MGM Resorts International is prepping to reopen its casinos, hotels and conference spaces, including MGM National Harbor, after months in the dark during the coronavirus pandemic — but a lingering risk of disease means things won’t be the same once they’re allowed to resume business.
MGM Resorts International released a seven-point safety plan for the slow but sure reopening of its properties, which the company said was developed in conjunction with medical and scientific experts to keep the coronavirus at bay while restoring services to customers.
“Our properties will not look the way they used to for a while, and that’s not only OK, it’s critically important,” acting CEO Bill Hornbuckle said in a statement Tuesday.
“We will continue providing the hospitality experiences we are known for, but we must do so safely.”
The plan, which is being implemented at its properties across the country, follows interim guidelines for the safe reopening of businesses set out by the Centers for Disease Control and Prevention last month.
Among the measures are regular temperature screenings and mandatory masks for employees, installation of plexiglass barriers on casino floors to promote social distancing, enhanced routine cleaning and contactless check-in for guests through the resorts’ mobile app.

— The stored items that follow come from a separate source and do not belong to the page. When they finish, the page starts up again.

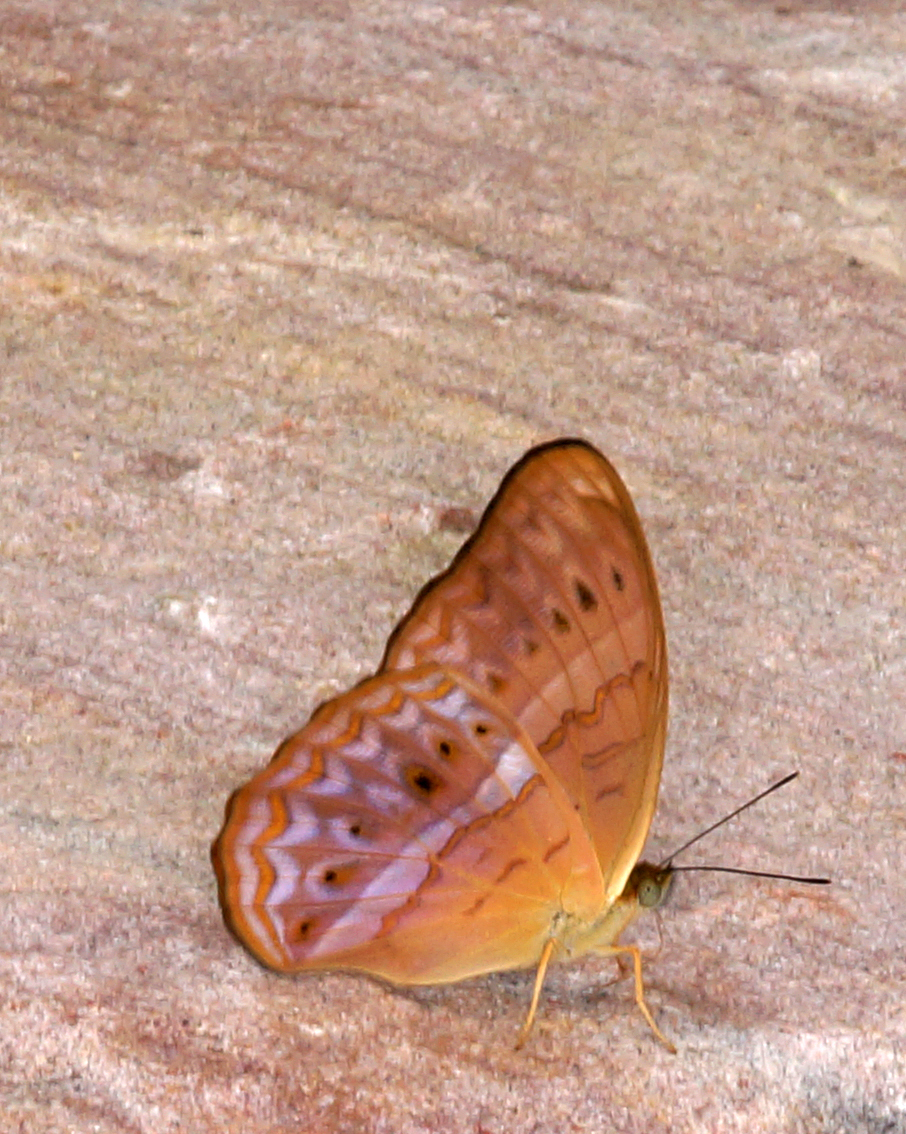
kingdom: Animalia
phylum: Arthropoda
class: Insecta
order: Lepidoptera
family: Nymphalidae
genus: Cirrochroa
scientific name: Cirrochroa tyche
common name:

Employees will continue to go through temperature checks before entering properties, the company said, as well as be provided with masks when on premises.
The measures appeared less strict for guests, for whom face masks were said to be “strongly encouraged” and the company will provide masks for free. Visitors will be asked to self-screen for fever, limit removal of masks while drinking on the casino floor, refrain from eating on the casino floor and to avoid travel after suspected exposure.
In the event that an employee or guest tests positive for the virus, medical and security personnel are on staff as part of an incident response protocol that calls for contact tracing and proactively sanitizing affected areas.
Maryland’s six casinos, including National Harbor, have felt the brunt of coronavirus-era financial woes. The state of Maryland collected no casino revenue at all for the month of April, compared with $60.2 million over the same period in 2019.
For the first 10 months of the 2020 fiscal year that started in July, the six casinos have generated $1.245 billion in gaming revenue, down 15% from the same period during the 2019 fiscal year.